▸ Prompt
Rewrite the material below with every "series" switched to "data set", leaving all other text as it is.

▸ Records provided
>>>>>

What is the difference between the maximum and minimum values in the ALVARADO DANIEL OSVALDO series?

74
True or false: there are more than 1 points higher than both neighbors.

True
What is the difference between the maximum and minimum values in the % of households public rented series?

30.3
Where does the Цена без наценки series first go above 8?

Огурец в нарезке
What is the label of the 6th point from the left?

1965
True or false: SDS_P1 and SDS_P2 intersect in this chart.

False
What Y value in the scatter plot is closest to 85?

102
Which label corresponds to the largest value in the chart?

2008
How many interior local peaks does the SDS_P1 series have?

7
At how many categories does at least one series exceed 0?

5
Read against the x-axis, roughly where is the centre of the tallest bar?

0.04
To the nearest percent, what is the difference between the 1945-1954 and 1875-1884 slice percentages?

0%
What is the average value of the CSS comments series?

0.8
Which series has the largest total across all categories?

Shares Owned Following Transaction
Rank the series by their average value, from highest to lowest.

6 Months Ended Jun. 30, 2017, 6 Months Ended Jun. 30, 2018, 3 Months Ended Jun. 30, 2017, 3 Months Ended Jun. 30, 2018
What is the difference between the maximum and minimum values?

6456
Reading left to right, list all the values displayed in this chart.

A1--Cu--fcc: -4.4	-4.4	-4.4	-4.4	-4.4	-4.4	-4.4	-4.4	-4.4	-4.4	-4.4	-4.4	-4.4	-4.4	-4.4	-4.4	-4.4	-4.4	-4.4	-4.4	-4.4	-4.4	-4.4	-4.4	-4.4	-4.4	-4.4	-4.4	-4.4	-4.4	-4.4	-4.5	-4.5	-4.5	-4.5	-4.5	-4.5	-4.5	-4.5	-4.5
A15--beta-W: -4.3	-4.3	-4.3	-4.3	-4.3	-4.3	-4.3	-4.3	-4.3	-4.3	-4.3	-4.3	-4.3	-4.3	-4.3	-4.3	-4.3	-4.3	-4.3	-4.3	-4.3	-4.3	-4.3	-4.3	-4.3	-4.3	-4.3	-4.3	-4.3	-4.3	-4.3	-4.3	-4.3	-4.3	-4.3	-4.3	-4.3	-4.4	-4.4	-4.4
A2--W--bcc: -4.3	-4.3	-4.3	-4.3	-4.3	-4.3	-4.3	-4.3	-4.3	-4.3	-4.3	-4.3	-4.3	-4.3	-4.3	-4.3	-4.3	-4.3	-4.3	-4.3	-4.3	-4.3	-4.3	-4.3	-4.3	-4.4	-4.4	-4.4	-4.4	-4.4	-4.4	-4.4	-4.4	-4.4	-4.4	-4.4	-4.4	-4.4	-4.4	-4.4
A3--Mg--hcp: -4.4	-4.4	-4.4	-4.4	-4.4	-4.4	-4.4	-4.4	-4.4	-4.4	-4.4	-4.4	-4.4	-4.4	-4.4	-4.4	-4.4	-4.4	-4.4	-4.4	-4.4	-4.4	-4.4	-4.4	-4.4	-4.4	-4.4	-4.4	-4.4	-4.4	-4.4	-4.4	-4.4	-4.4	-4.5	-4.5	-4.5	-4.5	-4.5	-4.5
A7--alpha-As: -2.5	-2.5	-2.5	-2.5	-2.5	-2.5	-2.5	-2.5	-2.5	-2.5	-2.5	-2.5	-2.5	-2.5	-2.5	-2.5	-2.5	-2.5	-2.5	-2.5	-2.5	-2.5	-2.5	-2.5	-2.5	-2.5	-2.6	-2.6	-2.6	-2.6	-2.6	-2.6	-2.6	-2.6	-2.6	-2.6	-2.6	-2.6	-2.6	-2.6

<<<<<

▸ Exercise answer
What is the difference between the maximum and minimum values in the ALVARADO DANIEL OSVALDO data set?

74
True or false: there are more than 1 points higher than both neighbors.

True
What is the difference between the maximum and minimum values in the % of households public rented data set?

30.3
Where does the Цена без наценки data set first go above 8?

Огурец в нарезке
What is the label of the 6th point from the left?

1965
True or false: SDS_P1 and SDS_P2 intersect in this chart.

False
What Y value in the scatter plot is closest to 85?

102
Which label corresponds to the largest value in the chart?

2008
How many interior local peaks does the SDS_P1 data set have?

7
At how many categories does at least one data set exceed 0?

5
Read against the x-axis, roughly where is the centre of the tallest bar?

0.04
To the nearest percent, what is the difference between the 1945-1954 and 1875-1884 slice percentages?

0%
What is the average value of the CSS comments data set?

0.8
Which data set has the largest total across all categories?

Shares Owned Following Transaction
Rank the data set by their average value, from highest to lowest.

6 Months Ended Jun. 30, 2017, 6 Months Ended Jun. 30, 2018, 3 Months Ended Jun. 30, 2017, 3 Months Ended Jun. 30, 2018
What is the difference between the maximum and minimum values?

6456
Reading left to right, list all the values displayed in this chart.

A1--Cu--fcc: -4.4	-4.4	-4.4	-4.4	-4.4	-4.4	-4.4	-4.4	-4.4	-4.4	-4.4	-4.4	-4.4	-4.4	-4.4	-4.4	-4.4	-4.4	-4.4	-4.4	-4.4	-4.4	-4.4	-4.4	-4.4	-4.4	-4.4	-4.4	-4.4	-4.4	-4.4	-4.5	-4.5	-4.5	-4.5	-4.5	-4.5	-4.5	-4.5	-4.5
A15--beta-W: -4.3	-4.3	-4.3	-4.3	-4.3	-4.3	-4.3	-4.3	-4.3	-4.3	-4.3	-4.3	-4.3	-4.3	-4.3	-4.3	-4.3	-4.3	-4.3	-4.3	-4.3	-4.3	-4.3	-4.3	-4.3	-4.3	-4.3	-4.3	-4.3	-4.3	-4.3	-4.3	-4.3	-4.3	-4.3	-4.3	-4.3	-4.4	-4.4	-4.4
A2--W--bcc: -4.3	-4.3	-4.3	-4.3	-4.3	-4.3	-4.3	-4.3	-4.3	-4.3	-4.3	-4.3	-4.3	-4.3	-4.3	-4.3	-4.3	-4.3	-4.3	-4.3	-4.3	-4.3	-4.3	-4.3	-4.3	-4.4	-4.4	-4.4	-4.4	-4.4	-4.4	-4.4	-4.4	-4.4	-4.4	-4.4	-4.4	-4.4	-4.4	-4.4
A3--Mg--hcp: -4.4	-4.4	-4.4	-4.4	-4.4	-4.4	-4.4	-4.4	-4.4	-4.4	-4.4	-4.4	-4.4	-4.4	-4.4	-4.4	-4.4	-4.4	-4.4	-4.4	-4.4	-4.4	-4.4	-4.4	-4.4	-4.4	-4.4	-4.4	-4.4	-4.4	-4.4	-4.4	-4.4	-4.4	-4.5	-4.5	-4.5	-4.5	-4.5	-4.5
A7--alpha-As: -2.5	-2.5	-2.5	-2.5	-2.5	-2.5	-2.5	-2.5	-2.5	-2.5	-2.5	-2.5	-2.5	-2.5	-2.5	-2.5	-2.5	-2.5	-2.5	-2.5	-2.5	-2.5	-2.5	-2.5	-2.5	-2.5	-2.6	-2.6	-2.6	-2.6	-2.6	-2.6	-2.6	-2.6	-2.6	-2.6	-2.6	-2.6	-2.6	-2.6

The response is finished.